Mimpi buruk tentang ketakutan dibeberkan Tiar Sukma dengan menguliti figur manusia dan binatang dalam karya-karya lukisnya. Manusia dan bintang dalam lukisannya tampil dengan kulit tercabik hingga tulang, otot, dan organ-organ dalam tubuhnya kelihatan, seperti tergambar dalam lukisannya berjudul Alkohol, Belati, dan Emas serta lukisan empat serigala ganas bertajuk Liar.
Personel band Brisik, yang beraliran grind core, itu menampilkan pula horor yang ada dalam ingatan orang kebanyakan tentang posisi atau profesi yang hampir tidak pernah menjadi perhatian di masyarakat, seperti badut, penari ular, dan sirkus. Dalam Red Nose, dia menampilkan wajahnya sendiri dengan makeup seorang badut, lengkap dengan hidung merah bulatnya. Tersusun dalam tiga panel lukisan, dia menampilkan tiga wajah badut sebagai sebuah teror: wajah menyeringai, wajah menyeringai tanpa kulit, serta wajah tanpa kulit dan bola mata. “Kita memang tidak setiap hari bertemu dengan figur-figur itu, tapi kita punya banyak bayangan dan stereotipe tentang keasingan, keanehan, bahkan ketakutan atasnya,” kata Ade.
Marendra Surya Ningtyas, 29 tahun, juga menawarkan imajinasi buruk lewat tampilan dua ikon produk industri hiburan Amerika, Superman dan Mickey Mouse. Mickey Mouse, yang bisanya tampil lucu dan jenaka, dia ubah menjadi figur jahat dan sadistis dalam karya Don’t Make Me Angry (Jangan Membuatku Marah). Di situ tampak sang tokoh kartun kesayangan anak-anak itu membawa belati berlumuran darah di samping seorang anak yang tergeletak dengan darah bercucuran. Lain lagi dengan Superman. Reren dengan “keusilan”-nya membuat tokoh superhero itu terlihat tua renta di atas kursi roda, lemah tak berdaya.

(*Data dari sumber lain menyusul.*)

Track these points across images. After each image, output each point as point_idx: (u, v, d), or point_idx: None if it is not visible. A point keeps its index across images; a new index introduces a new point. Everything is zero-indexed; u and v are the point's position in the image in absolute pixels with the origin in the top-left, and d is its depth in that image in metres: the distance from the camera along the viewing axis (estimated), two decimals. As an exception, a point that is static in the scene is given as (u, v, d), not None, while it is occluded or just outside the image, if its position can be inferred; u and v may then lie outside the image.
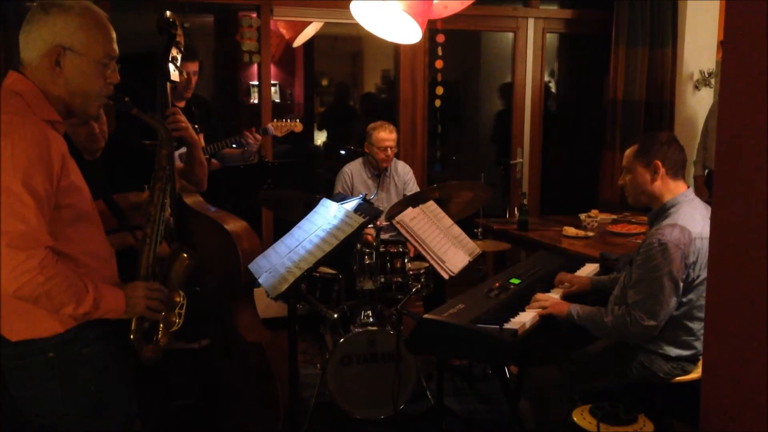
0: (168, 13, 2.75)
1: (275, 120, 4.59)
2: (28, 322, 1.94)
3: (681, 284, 2.76)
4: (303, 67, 8.23)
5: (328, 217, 2.63)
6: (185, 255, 2.23)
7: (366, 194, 3.11)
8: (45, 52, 1.94)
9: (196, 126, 4.31)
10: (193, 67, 4.35)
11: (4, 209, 1.78)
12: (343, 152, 4.96)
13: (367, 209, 2.60)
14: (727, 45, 1.76)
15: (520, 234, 4.62)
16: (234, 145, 4.29)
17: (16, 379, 2.00)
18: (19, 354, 1.97)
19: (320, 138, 8.25)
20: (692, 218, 2.81)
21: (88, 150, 2.80)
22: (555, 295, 3.07)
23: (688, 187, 2.96)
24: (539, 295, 3.03)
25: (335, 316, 3.86)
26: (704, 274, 2.77)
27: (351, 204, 2.66)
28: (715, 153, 1.82)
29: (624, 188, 3.03)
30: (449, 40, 5.73)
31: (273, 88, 7.90)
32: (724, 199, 1.82)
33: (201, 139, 4.33)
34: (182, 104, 4.43)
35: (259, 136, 4.35)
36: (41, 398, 1.99)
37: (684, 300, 2.82)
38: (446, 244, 3.29)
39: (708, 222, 2.78)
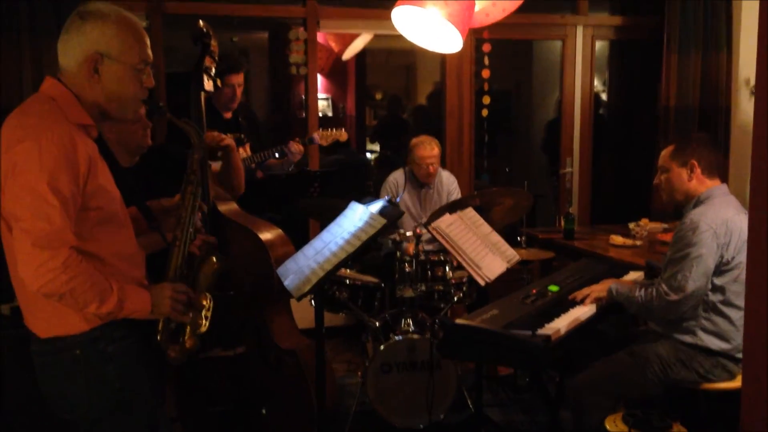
0: (201, 23, 2.81)
1: (320, 129, 4.65)
2: (56, 320, 2.00)
3: (711, 264, 2.78)
4: (355, 81, 8.31)
5: (354, 220, 2.65)
6: (214, 258, 2.26)
7: (391, 197, 3.11)
8: (83, 59, 2.00)
9: (243, 136, 4.41)
10: (238, 79, 4.42)
11: (30, 209, 1.84)
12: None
13: (390, 211, 2.60)
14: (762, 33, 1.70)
15: (565, 243, 4.55)
16: (276, 155, 4.34)
17: (45, 375, 2.06)
18: (48, 350, 2.03)
19: (373, 154, 8.30)
20: (724, 206, 2.87)
21: (142, 147, 2.88)
22: (585, 308, 3.00)
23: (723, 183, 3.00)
24: (585, 289, 3.09)
25: (377, 324, 3.87)
26: (739, 258, 2.79)
27: (376, 206, 2.68)
28: (752, 148, 1.76)
29: (658, 187, 3.09)
30: (500, 49, 5.70)
31: (325, 102, 8.00)
32: (763, 183, 1.75)
33: (247, 149, 4.41)
34: (229, 115, 4.52)
35: (301, 147, 4.40)
36: (68, 394, 2.05)
37: (719, 284, 2.83)
38: (483, 251, 3.27)
39: (740, 213, 2.84)
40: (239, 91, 4.42)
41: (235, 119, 4.52)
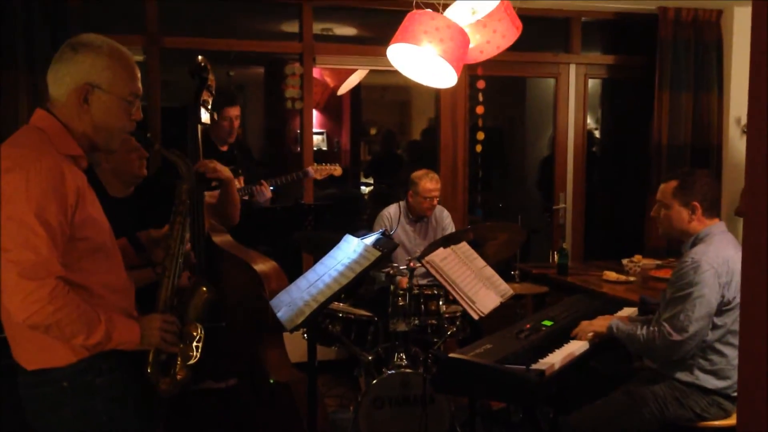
0: (199, 57, 2.83)
1: (315, 164, 4.70)
2: (43, 352, 1.97)
3: (714, 303, 2.75)
4: (350, 116, 8.36)
5: (348, 252, 2.65)
6: (204, 288, 2.25)
7: (386, 229, 3.12)
8: (73, 89, 2.00)
9: (240, 170, 4.44)
10: (235, 111, 4.46)
11: (17, 240, 1.83)
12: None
13: (384, 243, 2.61)
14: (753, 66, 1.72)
15: (559, 278, 4.56)
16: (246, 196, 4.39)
17: (33, 408, 2.04)
18: (35, 383, 2.01)
19: (369, 187, 8.32)
20: (724, 244, 2.85)
21: (138, 177, 2.87)
22: (579, 343, 3.00)
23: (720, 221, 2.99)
24: (584, 323, 3.08)
25: (369, 358, 3.85)
26: (740, 297, 2.74)
27: (371, 239, 2.68)
28: (745, 185, 1.77)
29: (656, 219, 3.07)
30: (494, 86, 5.76)
31: (320, 137, 8.04)
32: (758, 219, 1.76)
33: (241, 181, 4.44)
34: (225, 148, 4.55)
35: (267, 191, 4.45)
36: (55, 426, 2.02)
37: (719, 323, 2.80)
38: (477, 285, 3.26)
39: (739, 252, 2.79)
40: (236, 123, 4.46)
41: (231, 152, 4.55)
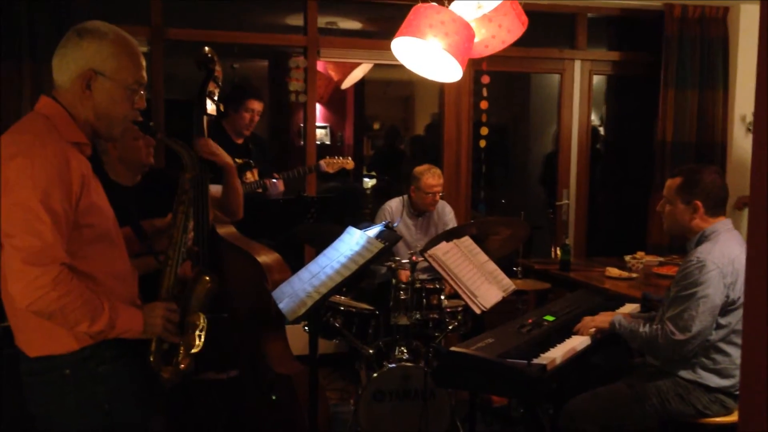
0: (206, 48, 2.83)
1: (327, 157, 4.71)
2: (46, 339, 1.97)
3: (718, 303, 2.74)
4: (354, 110, 8.35)
5: (351, 244, 2.65)
6: (207, 278, 2.25)
7: (389, 221, 3.12)
8: (77, 76, 2.00)
9: (251, 162, 4.45)
10: (259, 106, 4.48)
11: (22, 226, 1.83)
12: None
13: (387, 235, 2.61)
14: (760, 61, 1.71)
15: (561, 274, 4.56)
16: (260, 189, 4.41)
17: (34, 395, 2.04)
18: (37, 370, 2.01)
19: (372, 180, 8.31)
20: (730, 243, 2.84)
21: (146, 165, 2.87)
22: (581, 338, 3.00)
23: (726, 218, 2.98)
24: (587, 318, 3.09)
25: (370, 351, 3.85)
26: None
27: (373, 231, 2.68)
28: (751, 183, 1.77)
29: (661, 213, 3.06)
30: (498, 81, 5.75)
31: (323, 130, 8.03)
32: (762, 218, 1.75)
33: (255, 174, 4.46)
34: (241, 141, 4.57)
35: (280, 185, 4.46)
36: (57, 414, 2.02)
37: (723, 323, 2.79)
38: (479, 279, 3.26)
39: (745, 250, 2.78)
40: (257, 118, 4.47)
41: (245, 145, 4.57)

Ade menuturkan, ada modus apropriasi yang kuat dari ketiga seniman itu. “Mereka mengambil citra yang telah ada di ranah publik dengan muatan ingatan-ingatan dan kenyataan-kenyataan, lalu mempertanyakan ulang dengan memutarbalikkan gagasan awalnya, merusak, dan lebih jauh membuat gusar,” ujarnya.
Ya, membuat gusar, karena membuat kita yang menikmati karya-karya tersebut menjadi sulit menempatkan pikiran dan perasaan-perasaan kita atas paparan gambar serta citra yang bertumbukan secara kontras. Bahkan ekstrem, nyata dan ilusi, mengganggu dan mengancam, tapi sekaligus juga indah.